Sending data to the Neural Network
----------------------------------

Once a database is loaded, n2d2 use :py:class:`n2d2.provider.DataProvider` to provide data to the neural network.

The :py:class:`n2d2.provider.DataProvider` will automatically apply the :py:class:`n2d2.transform.Transformation` to the dataset. 
To add a transformation to the provider, you should use the method :py:meth:`n2d2.transform.Transformation.add_transformation`.

.. autoclass:: n2d2.provider.DataProvider
        :members:
        :inherited-members:

Example
-------

In this example, we will show you how to create a :py:class:`n2d2.database.Database`, :py:class:`n2d2.provider.Provider` and apply :py:class:`n2d2.transformation.Transformation` to the data.

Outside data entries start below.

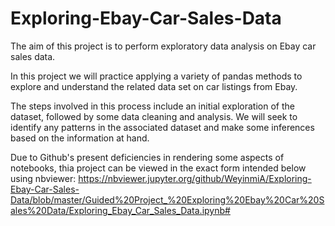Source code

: # Exploring-Ebay-Car-Sales-Data
The aim of this project is to perform exploratory data analysis on Ebay car sales data.

In this project we will practice applying a variety of pandas methods to explore and understand the related data set on car listings from Ebay.

The steps involved in this process include an initial exploration of the dataset, followed by some data cleaning and analysis. We will seek to identify any patterns in the associated dataset and make some inferences based on the information at hand.

Due to Github's present deficiencies in rendering some aspects of notebooks, thia project can be viewed in the exact form intended below using nbviewer:
https://nbviewer.jupyter.org/github/WeyinmiA/Exploring-Ebay-Car-Sales-Data/blob/master/Guided%20Project_%20Exploring%20Ebay%20Car%20Sales%20Data/Exploring_Ebay_Car_Sales_Data.ipynb#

We will use the :py:class:`n2d2.database.MNIST` database driver, rescale the images to a 32x32 pixels size and then print the data used for the learning.

.. testcode::

        # Loading data
        database = n2d2.database.MNIST(data_path=path, validation=0.1)

        # Initializing DataProvider
        provider = n2d2.provider.DataProvider(database, [32, 32, 1], batch_size=batch_size)

        # Applying Transformation
        provider.add_transformation(n2d2.transform.Rescale(width=32, height=32))

        # Setting the partition of data we will use
        provider.set_partition("Learn")

        # Iterating other the inputs
        for inputs in provider:
                print(inputs)